Солнце затянула пелена низких свинцовых облаков, похоже было, что пойдет снег. Команда парохода была французская, и стюарды тоже французы. За завтраком подавали вино. За столом полно было добровольцев, тоже направлявшихся в санитарные отряды.
После обеда Док пошел в каюту спать. Чарли, засунув руки в карманы, отправился бродить по пароходу, не зная, что ему с собой делать. На корме снимали брезентовый чехол с семидесятипятимиллиметрового орудия. Он прошел по нижней палубе, заваленной бочонками и ящиками, и кое-как пробрался на нос через большие круги щетинистого троса. На носу стоял на вахте маленький румяный матрос с красным помпоном на шапке.

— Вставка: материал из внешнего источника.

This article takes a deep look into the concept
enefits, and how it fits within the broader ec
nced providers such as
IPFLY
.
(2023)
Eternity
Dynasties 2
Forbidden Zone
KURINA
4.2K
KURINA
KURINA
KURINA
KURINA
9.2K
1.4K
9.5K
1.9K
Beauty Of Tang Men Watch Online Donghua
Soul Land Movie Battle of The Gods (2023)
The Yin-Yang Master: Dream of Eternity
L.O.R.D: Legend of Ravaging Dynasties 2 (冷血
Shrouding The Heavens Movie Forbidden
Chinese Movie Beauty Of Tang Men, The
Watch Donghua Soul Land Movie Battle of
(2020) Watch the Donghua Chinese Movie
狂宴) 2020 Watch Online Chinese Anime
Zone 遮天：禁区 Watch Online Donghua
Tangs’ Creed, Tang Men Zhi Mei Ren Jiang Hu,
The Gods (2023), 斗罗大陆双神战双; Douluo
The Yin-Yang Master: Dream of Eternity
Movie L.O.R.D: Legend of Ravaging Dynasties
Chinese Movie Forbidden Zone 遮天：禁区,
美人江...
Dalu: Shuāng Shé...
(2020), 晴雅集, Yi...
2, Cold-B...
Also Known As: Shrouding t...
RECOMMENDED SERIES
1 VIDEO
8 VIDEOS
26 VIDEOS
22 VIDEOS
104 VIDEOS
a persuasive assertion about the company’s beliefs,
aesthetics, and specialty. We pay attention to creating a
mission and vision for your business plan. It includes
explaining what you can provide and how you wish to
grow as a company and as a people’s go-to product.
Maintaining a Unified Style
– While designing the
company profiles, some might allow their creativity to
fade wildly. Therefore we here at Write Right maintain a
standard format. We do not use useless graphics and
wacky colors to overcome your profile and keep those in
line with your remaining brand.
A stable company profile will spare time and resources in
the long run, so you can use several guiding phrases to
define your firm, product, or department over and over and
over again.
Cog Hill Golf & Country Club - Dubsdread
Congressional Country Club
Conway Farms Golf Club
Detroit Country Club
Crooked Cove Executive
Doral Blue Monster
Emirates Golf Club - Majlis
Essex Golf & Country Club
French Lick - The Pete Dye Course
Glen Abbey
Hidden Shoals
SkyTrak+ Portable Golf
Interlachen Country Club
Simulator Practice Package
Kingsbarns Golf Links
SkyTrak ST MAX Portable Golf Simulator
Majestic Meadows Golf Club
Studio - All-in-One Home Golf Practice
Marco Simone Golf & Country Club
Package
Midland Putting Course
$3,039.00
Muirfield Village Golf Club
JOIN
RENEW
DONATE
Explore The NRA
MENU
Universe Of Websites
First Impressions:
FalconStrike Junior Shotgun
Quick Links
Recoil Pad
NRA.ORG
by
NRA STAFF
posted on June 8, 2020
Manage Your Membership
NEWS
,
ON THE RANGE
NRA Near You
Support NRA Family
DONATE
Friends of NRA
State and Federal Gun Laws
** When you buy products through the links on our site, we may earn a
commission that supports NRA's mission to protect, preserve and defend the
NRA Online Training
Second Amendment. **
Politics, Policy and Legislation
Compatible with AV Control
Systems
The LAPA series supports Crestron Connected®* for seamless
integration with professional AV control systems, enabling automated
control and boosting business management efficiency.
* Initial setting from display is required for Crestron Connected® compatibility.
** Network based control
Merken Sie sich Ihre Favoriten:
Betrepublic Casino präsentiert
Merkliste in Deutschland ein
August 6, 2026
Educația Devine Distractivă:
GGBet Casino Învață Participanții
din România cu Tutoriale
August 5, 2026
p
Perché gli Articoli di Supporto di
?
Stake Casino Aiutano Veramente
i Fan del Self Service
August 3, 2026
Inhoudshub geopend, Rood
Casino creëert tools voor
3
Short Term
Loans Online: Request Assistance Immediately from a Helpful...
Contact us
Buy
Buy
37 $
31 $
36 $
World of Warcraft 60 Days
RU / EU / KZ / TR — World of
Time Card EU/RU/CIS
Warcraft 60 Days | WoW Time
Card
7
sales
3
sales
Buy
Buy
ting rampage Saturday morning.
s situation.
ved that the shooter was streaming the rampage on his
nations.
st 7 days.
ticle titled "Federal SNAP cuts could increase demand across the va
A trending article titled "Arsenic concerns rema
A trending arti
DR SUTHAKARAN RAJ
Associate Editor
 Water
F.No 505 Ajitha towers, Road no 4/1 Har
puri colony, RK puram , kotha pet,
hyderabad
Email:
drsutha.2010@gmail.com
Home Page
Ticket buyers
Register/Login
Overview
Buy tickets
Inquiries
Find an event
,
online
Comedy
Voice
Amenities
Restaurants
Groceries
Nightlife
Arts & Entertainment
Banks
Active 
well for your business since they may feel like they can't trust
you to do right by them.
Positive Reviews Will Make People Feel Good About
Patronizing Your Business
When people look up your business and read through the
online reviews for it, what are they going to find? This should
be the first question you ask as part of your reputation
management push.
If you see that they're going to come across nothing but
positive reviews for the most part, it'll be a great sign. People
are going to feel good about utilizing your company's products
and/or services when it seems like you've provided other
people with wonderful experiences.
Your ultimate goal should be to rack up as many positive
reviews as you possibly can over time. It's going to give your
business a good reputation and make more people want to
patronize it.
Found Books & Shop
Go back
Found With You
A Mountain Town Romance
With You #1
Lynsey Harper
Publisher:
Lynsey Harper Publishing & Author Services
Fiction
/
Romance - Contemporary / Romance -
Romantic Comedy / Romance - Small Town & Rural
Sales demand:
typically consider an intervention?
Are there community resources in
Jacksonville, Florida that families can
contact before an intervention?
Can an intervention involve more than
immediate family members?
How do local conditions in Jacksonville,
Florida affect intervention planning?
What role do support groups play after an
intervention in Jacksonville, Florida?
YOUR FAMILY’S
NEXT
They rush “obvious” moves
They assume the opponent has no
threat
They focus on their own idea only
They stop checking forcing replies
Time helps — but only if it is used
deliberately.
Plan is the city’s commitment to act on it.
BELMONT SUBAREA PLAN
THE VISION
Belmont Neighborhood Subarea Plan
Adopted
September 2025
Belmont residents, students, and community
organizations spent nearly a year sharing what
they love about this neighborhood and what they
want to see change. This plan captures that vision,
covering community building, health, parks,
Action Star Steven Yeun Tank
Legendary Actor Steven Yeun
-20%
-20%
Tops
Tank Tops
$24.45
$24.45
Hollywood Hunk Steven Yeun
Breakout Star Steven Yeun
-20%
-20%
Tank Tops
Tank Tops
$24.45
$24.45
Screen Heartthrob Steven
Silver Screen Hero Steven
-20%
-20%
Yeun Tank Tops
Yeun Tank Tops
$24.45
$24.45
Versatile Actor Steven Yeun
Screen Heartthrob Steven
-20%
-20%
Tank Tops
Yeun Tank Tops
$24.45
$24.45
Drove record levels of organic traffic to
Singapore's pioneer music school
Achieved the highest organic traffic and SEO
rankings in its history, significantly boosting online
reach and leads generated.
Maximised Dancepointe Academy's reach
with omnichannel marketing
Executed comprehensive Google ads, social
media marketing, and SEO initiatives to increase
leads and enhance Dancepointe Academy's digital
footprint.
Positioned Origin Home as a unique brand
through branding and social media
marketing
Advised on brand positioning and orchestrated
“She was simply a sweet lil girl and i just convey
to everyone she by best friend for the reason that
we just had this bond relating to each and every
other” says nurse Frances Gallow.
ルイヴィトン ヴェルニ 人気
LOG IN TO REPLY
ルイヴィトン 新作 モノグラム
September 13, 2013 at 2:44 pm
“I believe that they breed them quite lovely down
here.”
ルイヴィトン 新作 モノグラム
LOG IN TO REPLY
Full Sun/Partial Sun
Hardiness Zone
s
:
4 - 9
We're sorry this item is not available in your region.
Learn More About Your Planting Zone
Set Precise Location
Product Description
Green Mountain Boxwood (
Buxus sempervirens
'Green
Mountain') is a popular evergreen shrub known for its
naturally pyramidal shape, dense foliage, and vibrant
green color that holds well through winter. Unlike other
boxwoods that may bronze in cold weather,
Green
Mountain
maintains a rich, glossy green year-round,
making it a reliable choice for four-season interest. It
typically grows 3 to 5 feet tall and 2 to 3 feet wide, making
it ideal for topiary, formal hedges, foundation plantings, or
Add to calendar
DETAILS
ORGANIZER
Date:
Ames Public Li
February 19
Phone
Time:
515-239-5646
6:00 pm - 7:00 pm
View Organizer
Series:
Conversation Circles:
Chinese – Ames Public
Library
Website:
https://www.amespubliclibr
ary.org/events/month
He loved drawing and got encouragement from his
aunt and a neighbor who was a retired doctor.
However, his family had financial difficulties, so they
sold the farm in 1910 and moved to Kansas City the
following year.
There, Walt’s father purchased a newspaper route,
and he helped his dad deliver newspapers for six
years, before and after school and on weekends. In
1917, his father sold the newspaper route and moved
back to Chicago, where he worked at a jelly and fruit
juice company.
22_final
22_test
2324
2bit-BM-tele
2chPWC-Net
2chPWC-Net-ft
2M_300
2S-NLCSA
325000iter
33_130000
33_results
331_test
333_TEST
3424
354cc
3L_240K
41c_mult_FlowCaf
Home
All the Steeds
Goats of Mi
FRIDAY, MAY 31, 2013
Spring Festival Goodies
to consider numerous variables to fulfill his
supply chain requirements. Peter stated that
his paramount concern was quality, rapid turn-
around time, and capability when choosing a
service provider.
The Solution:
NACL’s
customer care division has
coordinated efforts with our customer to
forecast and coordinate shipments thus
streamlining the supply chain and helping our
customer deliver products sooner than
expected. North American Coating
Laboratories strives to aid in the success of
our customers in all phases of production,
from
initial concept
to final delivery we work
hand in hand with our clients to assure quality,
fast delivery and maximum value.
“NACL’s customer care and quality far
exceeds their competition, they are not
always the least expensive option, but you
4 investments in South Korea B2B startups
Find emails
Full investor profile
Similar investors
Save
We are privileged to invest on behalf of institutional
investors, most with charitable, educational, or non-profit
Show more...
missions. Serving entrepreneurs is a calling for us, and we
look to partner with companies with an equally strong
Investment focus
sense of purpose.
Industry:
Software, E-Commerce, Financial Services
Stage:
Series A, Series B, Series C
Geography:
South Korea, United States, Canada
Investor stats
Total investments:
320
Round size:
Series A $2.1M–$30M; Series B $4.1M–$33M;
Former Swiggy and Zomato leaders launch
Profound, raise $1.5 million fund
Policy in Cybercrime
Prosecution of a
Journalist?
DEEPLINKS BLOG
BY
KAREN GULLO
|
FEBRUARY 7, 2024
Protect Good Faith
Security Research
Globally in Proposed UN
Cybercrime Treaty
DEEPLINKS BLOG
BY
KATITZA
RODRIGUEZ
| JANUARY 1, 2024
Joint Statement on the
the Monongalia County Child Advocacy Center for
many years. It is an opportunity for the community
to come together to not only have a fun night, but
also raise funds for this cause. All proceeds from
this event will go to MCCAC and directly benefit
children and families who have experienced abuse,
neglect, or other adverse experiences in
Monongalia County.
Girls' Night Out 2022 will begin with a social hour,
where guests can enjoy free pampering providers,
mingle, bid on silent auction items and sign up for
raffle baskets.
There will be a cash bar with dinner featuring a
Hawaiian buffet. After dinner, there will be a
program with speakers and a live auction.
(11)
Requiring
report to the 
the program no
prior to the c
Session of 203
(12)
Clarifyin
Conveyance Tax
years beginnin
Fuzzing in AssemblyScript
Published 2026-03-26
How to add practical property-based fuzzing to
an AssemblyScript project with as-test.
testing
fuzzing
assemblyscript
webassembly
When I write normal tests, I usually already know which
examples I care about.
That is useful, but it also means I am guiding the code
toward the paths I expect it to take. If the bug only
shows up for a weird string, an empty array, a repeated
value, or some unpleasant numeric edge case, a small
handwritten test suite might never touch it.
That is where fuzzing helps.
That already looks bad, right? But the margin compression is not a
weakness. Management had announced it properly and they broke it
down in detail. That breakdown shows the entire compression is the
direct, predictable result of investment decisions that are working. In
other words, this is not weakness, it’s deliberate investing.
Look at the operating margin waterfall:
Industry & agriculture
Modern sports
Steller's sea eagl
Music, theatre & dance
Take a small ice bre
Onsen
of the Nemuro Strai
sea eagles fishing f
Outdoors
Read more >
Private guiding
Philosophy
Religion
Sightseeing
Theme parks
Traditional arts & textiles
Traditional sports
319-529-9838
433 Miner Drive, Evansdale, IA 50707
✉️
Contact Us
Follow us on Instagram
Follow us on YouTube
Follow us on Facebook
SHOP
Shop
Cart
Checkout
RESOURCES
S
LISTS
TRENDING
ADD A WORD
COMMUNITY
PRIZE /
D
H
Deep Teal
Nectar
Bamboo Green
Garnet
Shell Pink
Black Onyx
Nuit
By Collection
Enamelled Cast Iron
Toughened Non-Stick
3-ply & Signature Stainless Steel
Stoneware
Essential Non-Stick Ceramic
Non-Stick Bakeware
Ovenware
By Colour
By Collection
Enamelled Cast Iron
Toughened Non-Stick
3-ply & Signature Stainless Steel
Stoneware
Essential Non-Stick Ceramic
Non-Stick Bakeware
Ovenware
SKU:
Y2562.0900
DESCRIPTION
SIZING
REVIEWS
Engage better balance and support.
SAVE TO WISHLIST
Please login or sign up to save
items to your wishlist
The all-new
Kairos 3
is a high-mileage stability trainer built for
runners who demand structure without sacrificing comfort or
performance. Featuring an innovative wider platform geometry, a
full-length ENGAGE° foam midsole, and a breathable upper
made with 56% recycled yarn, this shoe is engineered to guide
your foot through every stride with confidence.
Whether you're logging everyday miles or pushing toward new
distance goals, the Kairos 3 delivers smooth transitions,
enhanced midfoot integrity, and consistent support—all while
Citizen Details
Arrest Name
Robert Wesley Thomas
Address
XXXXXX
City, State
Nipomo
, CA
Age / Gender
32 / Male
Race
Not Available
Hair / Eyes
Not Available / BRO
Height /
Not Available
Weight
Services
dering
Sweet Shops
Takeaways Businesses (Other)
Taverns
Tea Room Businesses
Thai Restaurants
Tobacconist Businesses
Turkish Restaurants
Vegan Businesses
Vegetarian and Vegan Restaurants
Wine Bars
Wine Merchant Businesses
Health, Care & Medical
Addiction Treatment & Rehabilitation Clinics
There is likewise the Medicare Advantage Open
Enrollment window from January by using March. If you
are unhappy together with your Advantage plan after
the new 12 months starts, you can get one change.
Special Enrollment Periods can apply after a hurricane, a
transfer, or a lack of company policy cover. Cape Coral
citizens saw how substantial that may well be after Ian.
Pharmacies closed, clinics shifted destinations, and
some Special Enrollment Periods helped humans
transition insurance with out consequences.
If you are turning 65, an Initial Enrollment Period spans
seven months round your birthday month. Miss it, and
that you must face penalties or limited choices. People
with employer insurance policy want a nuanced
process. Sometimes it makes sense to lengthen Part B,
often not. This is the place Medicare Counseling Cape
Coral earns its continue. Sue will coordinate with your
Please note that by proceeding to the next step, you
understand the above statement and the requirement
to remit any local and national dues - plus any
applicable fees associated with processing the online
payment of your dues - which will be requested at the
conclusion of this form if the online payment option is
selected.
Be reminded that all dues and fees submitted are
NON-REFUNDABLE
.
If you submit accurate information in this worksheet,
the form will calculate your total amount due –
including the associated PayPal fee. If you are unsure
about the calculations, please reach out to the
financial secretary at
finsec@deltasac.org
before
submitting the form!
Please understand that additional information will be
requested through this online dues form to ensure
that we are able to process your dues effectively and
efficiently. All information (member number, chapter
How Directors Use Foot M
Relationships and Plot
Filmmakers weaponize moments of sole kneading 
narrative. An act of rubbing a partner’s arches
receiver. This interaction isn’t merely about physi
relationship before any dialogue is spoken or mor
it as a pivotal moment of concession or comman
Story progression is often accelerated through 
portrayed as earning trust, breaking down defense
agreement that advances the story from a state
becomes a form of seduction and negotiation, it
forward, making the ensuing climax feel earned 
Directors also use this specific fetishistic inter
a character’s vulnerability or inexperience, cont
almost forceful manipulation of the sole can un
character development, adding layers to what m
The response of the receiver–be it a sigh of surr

Море было стеклянное, с грязными полосами волнующихся водорослей и отбросов. Чайки сидели на воде и на плавающих обломках. Время от времени чайка лениво расправляла крылья и с криком поднималась в воздух.
Крутой нос парохода разрезал на две равные волны густую бутылочно-зеленую воду. Чарли попытался заговорить с вахтенным. Он указал рукой вперед.
– Восток, – сказал он. – Франция. Вахтенный, казалось, не слышал. Чарли указал назад, на дымный запад.
– Запад, – сказал он и хлопнул себя по груди. – Моя родина, Фарго, Северная Дакота.
Но вахтенный только покачал головой и приложил палец к губам.
– Франция очень далеко… Восток… подводные лодки… война… – сказал Чарли. Вахтенный прикрыл рот рукой. И наконец Чарли понял, что разговаривать с ним нельзя.
Вместо путеводителя
Построение книги на первый взгляд сумбурно, но «в этом сумбуре есть своя система», и для того чтобы помочь читателю разобраться в ней и проследить, как из обдуманного и осмысленного соединения мнимо-бесформенных элементов возникает отображение хаоса капиталистической Америки начала XX века, – мы прежде всего бегло рассматриваем структурную схему книги, отмечая попутно некоторые характерные черты каждого из слагающих книгу жанровых элементов (биографическая новелла, литературный портрет, литературный монтаж: Новости дня; лирический дневник: Камера-обскура). Больше всего можно было бы сказать о последнем и все же не добавить ничего к непосредственному восприятию. Когда имеешь дело с текстом писателей порядка Дос Пассоса, при переводе возникают большие трудности. Трудно, скажем, с достаточной четкостью и в то же время гибкостью передать сложную художественную ткань и живую интонацию потока памяти его лирического Дневника, и в толковании этой сложно организованной и в то же время по-своему простой и мелодической прозы основные трудности выпадают на долю не комментатора, а переводчика.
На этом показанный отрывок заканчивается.